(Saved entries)
---*---
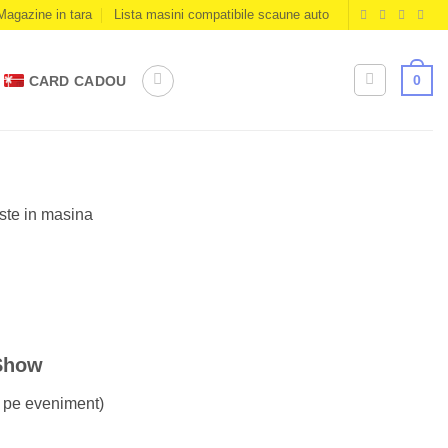
Magazine in tara
Lista masini compatibile scaune auto
0
CARD CADOU
este in masina
Show
k pe eveniment)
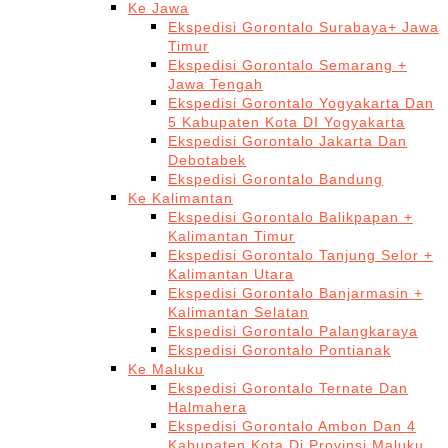
Ke Jawa
Ekspedisi Gorontalo Surabaya+ Jawa
Timur
Ekspedisi Gorontalo Semarang +
Jawa Tengah
Ekspedisi Gorontalo Yogyakarta Dan
5 Kabupaten Kota DI Yogyakarta
Ekspedisi Gorontalo Jakarta Dan
Debotabek
Ekspedisi Gorontalo Bandung
Ke Kalimantan
Ekspedisi Gorontalo Balikpapan +
Kalimantan Timur
Ekspedisi Gorontalo Tanjung Selor +
Kalimantan Utara
Ekspedisi Gorontalo Banjarmasin +
Kalimantan Selatan
Ekspedisi Gorontalo Palangkaraya
Ekspedisi Gorontalo Pontianak
Ke Maluku
Ekspedisi Gorontalo Ternate Dan
Halmahera
Ekspedisi Gorontalo Ambon Dan 4
Kabupaten Kota Di Provinsi Maluku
---*---
▶ _Problem to work on_
Repeat each line of the records exactly. Do not include the pictures.

▶ _Exercise solution_
Magazine in tara
Lista masini compatibile scaune auto
0
CARD CADOU
este in masina
Show
k pe eveniment)
Ke Jawa
Ekspedisi Gorontalo Surabaya+ Jawa
Timur
Ekspedisi Gorontalo Semarang +
Jawa Tengah
Ekspedisi Gorontalo Yogyakarta Dan
5 Kabupaten Kota DI Yogyakarta
Ekspedisi Gorontalo Jakarta Dan
Debotabek
Ekspedisi Gorontalo Bandung
Ke Kalimantan
Ekspedisi Gorontalo Balikpapan +
Kalimantan Timur
Ekspedisi Gorontalo Tanjung Selor +
Kalimantan Utara
Ekspedisi Gorontalo Banjarmasin +
Kalimantan Selatan
Ekspedisi Gorontalo Palangkaraya
Ekspedisi Gorontalo Pontianak
Ke Maluku
Ekspedisi Gorontalo Ternate Dan
Halmahera
Ekspedisi Gorontalo Ambon Dan 4
Kabupaten Kota Di Provinsi Maluku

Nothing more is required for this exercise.